La guerre de l’Ogaden provoquera une rupture totale entre l’enfant et sa mère adoptive. Cela marquera l’entrée d’Askar dans l’âge adulte. Le couple qui accueille Askar pendant la guerre, Hilaal et Salaado, représentent les intellectuelles Somaliens de la modernité. Couple très atypique que casse tous les préjugés qu’on pourrait s’imaginer dans un pays musulman comme la Somalie. La femme, Salaado est une femme libérée qui travaille, conduit et prend ses décisions. Hilaal est un homme au foyer, qui s’occupe de sa femme et se laisse porter en voiture par elle. C’est à travers les discussions avec Hillaal, que Askar va prendre conscience de son identité somalienne et que le lecteur va apprendre tout sur la guerre de l’Ogaden.
Le style de Farah est riche, les phrases ont des tournures sophistiquées, avec un langage plein de poésie, de symbolisme et des métaphores. La linéarité est brisée par des fréquents aller-retours dans le passé, on est devant les souvenirs désordonnés d’Askar adulte, juste avant de retrouver Misra. Le livre est principalement narré à la troisième personne, mais les chapitres au début de chaque partie sont narrés à la deuxième personne, et puis un chapitre additionnel à la première personne, probablement pour renforcer cette idée de la quête de l’identité. Tiraillé entre sa patrie et sa mère adoptive, Askar se trouvera dans une équation à solution difficile.
Malgré quelques répétitions et longueurs le livre est très bien écrit et l’émotion est palpable, en toute retenue.

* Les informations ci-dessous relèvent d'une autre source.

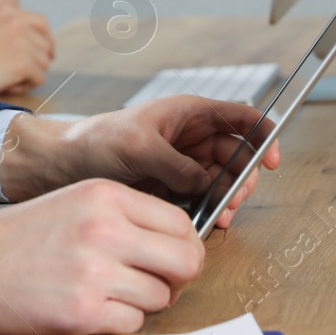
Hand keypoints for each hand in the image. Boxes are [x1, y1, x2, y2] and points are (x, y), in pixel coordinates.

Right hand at [0, 7, 54, 97]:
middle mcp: (17, 22)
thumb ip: (12, 31)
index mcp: (7, 11)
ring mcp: (22, 41)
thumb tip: (43, 47)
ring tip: (4, 79)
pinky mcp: (24, 62)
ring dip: (29, 76)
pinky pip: (39, 79)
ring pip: (44, 64)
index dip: (46, 41)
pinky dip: (24, 87)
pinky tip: (5, 86)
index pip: (41, 23)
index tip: (45, 55)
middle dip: (37, 62)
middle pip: (46, 46)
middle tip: (18, 74)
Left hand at [0, 96, 280, 223]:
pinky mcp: (174, 187)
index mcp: (187, 113)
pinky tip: (208, 221)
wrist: (63, 166)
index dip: (262, 134)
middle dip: (243, 176)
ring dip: (228, 198)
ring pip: (224, 180)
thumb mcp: (137, 147)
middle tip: (233, 199)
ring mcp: (183, 163)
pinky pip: (204, 198)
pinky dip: (211, 210)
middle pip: (237, 154)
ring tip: (220, 214)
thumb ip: (176, 164)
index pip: (239, 117)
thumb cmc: (95, 141)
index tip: (272, 159)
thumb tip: (205, 182)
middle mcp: (190, 136)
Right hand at [0, 179, 202, 334]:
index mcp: (105, 195)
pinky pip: (133, 323)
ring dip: (141, 301)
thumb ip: (123, 216)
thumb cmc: (15, 238)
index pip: (182, 223)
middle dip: (177, 277)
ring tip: (106, 291)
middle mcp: (105, 228)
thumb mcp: (73, 202)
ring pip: (161, 296)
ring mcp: (95, 271)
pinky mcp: (83, 312)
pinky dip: (117, 322)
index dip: (182, 245)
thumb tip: (173, 241)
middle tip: (156, 281)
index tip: (170, 257)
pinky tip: (89, 307)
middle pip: (186, 261)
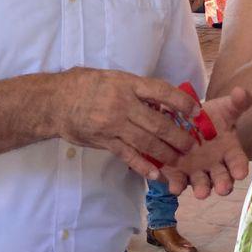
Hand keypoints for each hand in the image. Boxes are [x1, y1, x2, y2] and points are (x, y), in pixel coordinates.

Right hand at [47, 69, 201, 179]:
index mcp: (127, 84)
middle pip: (158, 123)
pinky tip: (155, 174)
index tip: (196, 111)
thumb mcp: (113, 78)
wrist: (55, 101)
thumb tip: (162, 102)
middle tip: (192, 145)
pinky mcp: (104, 141)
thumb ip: (136, 89)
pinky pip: (128, 155)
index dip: (182, 102)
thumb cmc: (86, 85)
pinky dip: (143, 166)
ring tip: (179, 160)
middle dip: (179, 136)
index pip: (161, 92)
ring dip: (166, 153)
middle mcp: (122, 104)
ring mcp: (113, 125)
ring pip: (147, 142)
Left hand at [160, 88, 251, 198]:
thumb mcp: (225, 108)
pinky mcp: (178, 173)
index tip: (241, 173)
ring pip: (201, 184)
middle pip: (222, 179)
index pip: (238, 162)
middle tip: (223, 188)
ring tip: (201, 193)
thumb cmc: (212, 117)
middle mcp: (215, 166)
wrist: (187, 120)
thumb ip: (236, 103)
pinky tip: (174, 186)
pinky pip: (178, 181)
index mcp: (230, 152)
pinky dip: (176, 185)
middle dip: (223, 184)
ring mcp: (197, 172)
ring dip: (202, 189)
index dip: (239, 168)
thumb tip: (242, 91)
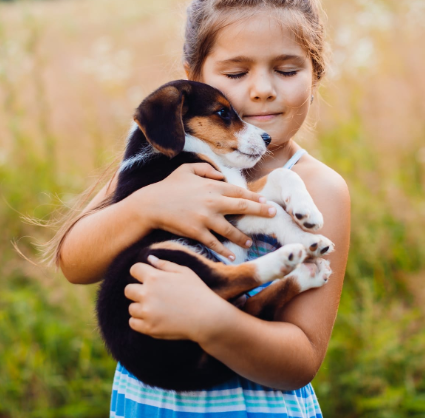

Si vous cherchez à lire un livre Somalien, c’est probablement votre meilleur choix, car en plus de connaître un écrivain très intéressant (Pressenti plusieurs fois pour le prix Nobel) vous apprendrez énormément des choses sur la Somalie, pays qu’on aborde rarement dans la littérature.
‘Territoires’ (‘Maps’) est le premier volume d’une trilogie, dont le titre est ‘Blood in the Sun’ (‘Du sang au soleil’), et qui se suit dans les romans ‘Dons’ (‘Gifts’, 1992) et ‘Secrets’ (1998).